- Instructions for the task -
State how many lines in the records below contain the word "enquiries". Nothing else is needed.

- Records for the exercise -
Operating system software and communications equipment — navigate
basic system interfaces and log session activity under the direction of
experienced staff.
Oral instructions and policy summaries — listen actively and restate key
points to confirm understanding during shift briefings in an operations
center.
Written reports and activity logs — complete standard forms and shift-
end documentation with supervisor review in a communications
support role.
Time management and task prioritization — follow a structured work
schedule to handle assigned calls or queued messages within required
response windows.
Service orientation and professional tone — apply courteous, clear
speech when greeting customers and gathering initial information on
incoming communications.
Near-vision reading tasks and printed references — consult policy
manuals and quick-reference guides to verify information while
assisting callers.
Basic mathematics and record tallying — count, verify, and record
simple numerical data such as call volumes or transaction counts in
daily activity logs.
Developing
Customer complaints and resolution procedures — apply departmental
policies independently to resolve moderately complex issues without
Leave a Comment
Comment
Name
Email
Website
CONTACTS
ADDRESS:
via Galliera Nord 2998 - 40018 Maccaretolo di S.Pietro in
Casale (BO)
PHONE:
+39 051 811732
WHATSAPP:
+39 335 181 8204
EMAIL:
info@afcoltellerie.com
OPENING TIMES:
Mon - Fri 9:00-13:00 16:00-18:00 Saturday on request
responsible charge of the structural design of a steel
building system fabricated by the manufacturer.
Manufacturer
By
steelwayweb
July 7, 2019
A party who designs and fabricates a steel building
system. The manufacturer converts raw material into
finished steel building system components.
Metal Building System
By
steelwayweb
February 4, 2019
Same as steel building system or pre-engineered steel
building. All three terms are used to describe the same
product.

...

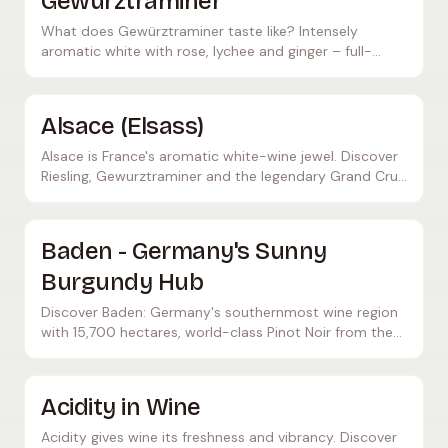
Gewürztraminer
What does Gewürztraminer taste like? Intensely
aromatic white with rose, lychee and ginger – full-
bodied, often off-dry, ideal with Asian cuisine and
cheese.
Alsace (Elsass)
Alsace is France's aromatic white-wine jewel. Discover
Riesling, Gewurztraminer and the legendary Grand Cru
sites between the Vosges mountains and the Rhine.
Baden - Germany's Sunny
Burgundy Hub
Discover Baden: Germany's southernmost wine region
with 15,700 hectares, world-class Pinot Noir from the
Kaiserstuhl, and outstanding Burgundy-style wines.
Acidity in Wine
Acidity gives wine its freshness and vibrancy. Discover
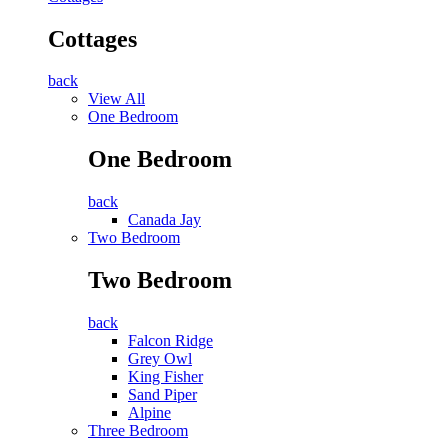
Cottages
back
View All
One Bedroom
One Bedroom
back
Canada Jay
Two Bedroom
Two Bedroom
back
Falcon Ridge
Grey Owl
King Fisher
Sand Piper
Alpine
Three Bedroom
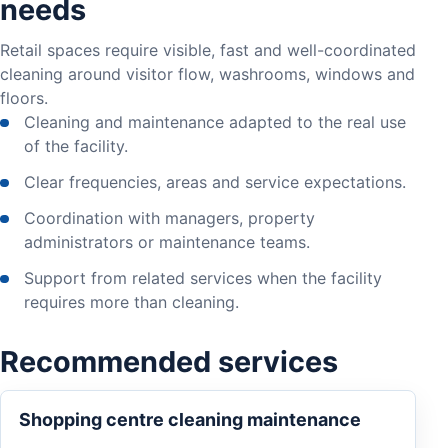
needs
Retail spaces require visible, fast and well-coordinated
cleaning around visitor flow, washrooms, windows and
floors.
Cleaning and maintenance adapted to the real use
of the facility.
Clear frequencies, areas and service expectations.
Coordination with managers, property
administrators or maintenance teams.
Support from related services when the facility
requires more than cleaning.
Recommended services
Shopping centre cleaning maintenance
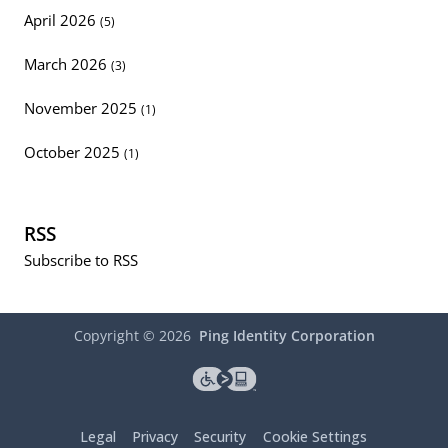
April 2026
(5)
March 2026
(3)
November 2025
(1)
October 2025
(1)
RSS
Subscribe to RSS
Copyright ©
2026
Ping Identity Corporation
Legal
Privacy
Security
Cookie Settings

--

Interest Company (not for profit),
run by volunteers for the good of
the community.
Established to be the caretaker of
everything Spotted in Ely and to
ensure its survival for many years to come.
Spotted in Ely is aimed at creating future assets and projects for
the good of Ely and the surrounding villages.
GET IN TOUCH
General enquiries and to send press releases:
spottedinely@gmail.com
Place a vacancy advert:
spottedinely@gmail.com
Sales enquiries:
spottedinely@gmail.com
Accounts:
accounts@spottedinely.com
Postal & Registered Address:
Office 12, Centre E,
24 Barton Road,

- Your response -
2